My oxen tend to bully the other cows (or try to, as in the case with the bull), and I would never let them share a freestall-type barn setup with the cows. With our open shed (12×24 on the side of the barn), they would fully occupy it and the cows had to stand out in the rain and snow. But at least there was a wide open exit so the oxen couldn’t corner anyone. But in poor weather, I had to tie the boys in their stall if I wanted the cows to be able to come into the shed.

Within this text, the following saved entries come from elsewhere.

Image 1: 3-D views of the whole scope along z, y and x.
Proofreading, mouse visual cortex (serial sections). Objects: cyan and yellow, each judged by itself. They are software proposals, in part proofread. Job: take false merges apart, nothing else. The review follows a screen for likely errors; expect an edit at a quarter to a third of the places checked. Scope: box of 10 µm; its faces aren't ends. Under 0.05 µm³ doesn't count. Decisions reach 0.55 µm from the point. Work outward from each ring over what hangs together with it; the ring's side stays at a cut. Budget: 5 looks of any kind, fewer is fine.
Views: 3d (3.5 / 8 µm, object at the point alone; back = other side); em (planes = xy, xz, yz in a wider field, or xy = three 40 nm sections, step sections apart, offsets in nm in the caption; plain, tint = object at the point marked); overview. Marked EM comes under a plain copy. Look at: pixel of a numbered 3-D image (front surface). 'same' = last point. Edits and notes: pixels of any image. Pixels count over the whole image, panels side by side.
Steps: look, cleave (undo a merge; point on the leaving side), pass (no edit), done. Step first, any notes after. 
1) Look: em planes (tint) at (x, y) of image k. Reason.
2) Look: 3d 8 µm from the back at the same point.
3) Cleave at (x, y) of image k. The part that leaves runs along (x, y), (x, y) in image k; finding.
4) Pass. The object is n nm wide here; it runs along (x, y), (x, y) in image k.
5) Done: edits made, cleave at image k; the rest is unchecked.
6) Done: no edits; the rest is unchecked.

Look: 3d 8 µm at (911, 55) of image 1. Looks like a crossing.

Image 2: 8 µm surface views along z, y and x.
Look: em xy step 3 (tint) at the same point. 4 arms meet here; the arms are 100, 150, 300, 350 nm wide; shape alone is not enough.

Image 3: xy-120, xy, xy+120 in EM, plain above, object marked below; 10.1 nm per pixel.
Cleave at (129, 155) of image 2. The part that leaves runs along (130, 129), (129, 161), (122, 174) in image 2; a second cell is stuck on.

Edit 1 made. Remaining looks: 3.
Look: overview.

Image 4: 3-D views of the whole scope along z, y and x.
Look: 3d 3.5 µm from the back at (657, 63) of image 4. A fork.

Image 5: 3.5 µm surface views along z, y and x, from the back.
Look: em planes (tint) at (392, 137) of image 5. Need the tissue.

My ox stall is a double tie stall, 10′ wide with a partial divider in the front. That is two say, two 5′ tie stalls only partially separated. In theory, I can put their yoke on in their stall with them still tied in, though I don’t. A box stall for a team would have to be pretty big, I would think. If loose housing, I would be more comfortable with a run-in shed than a closed box stall. That way if one is feeling pushy the other at least has the option of leaving. I wish my barn had a second entrance, so that the oxen could be in a separate adjacent paddock, and every one could have access to loose housing in the barn – the oxen on one side of a divider and the cows on the other. One of these years I’m going to build another barn (or maybe just tear out the guts of my current barn and rebuild) . . .
-TevisMarch 1, 2015 at 12:25 am #85073dominiquer60Moderator
I agree with separate stabling/paddock set ups for the 3 groups bull-cows-steers. A small freestall run in for the cows sounds like a good set up if you have the room for such. If you have room for a box stall/pen it is nice for calving or infirmary. I would prefer to have my oxen in straight stalls when they are inside. At the moment we have 4 pair (bovine equine) and 4 box stalls. Our turnouts have limited shelter, so when the weather is wicked we bring all 8 inside and tie everyone up in their own corner, it is the closest that we can do to having straight stalls. In this manner their is less competition over food and the bedding is better utilized when compared to 2 animals loose in the same stall.
We have also been thinking about barn layout. Recently it has been day dreaming of ways to turn 2 of the box stalls into 4 straight stalls and improve the work flow of our barn. Just last week we came up with at good stall arrangement that includes being able to add a door that connects the shed to the barn so that we don’t have to open the big gate to let horses in or out of the barn. It also allows for a sawdust bin to be added to the front of the barn, one that can be filled with the front loader (main pile is down to the dairy barn in a truck box). With the new lay out we will still have 2 box stalls that open to a small paddock, but we will also have the ease of straight stalls, and many other efficiencies.
For training, I really like to incorporate tying young stock up for part of the day, and straight stalls are perfect for such a thing. It gives them time to relax while being restrained to one area. They get used to yielding to the rope/neck strap/halter and accepting of the situation. A straight stall is a great place to teach manners such as setting over to let you to the manger or to clean a side of the stall. It is a good place to groom and pick up feet. Leading young animals to and from turn out (even if it is only several feet to freedom), is a good way to enforce manners and your leadership position on a daily basis.
Best wishes finding the right combination for your situation.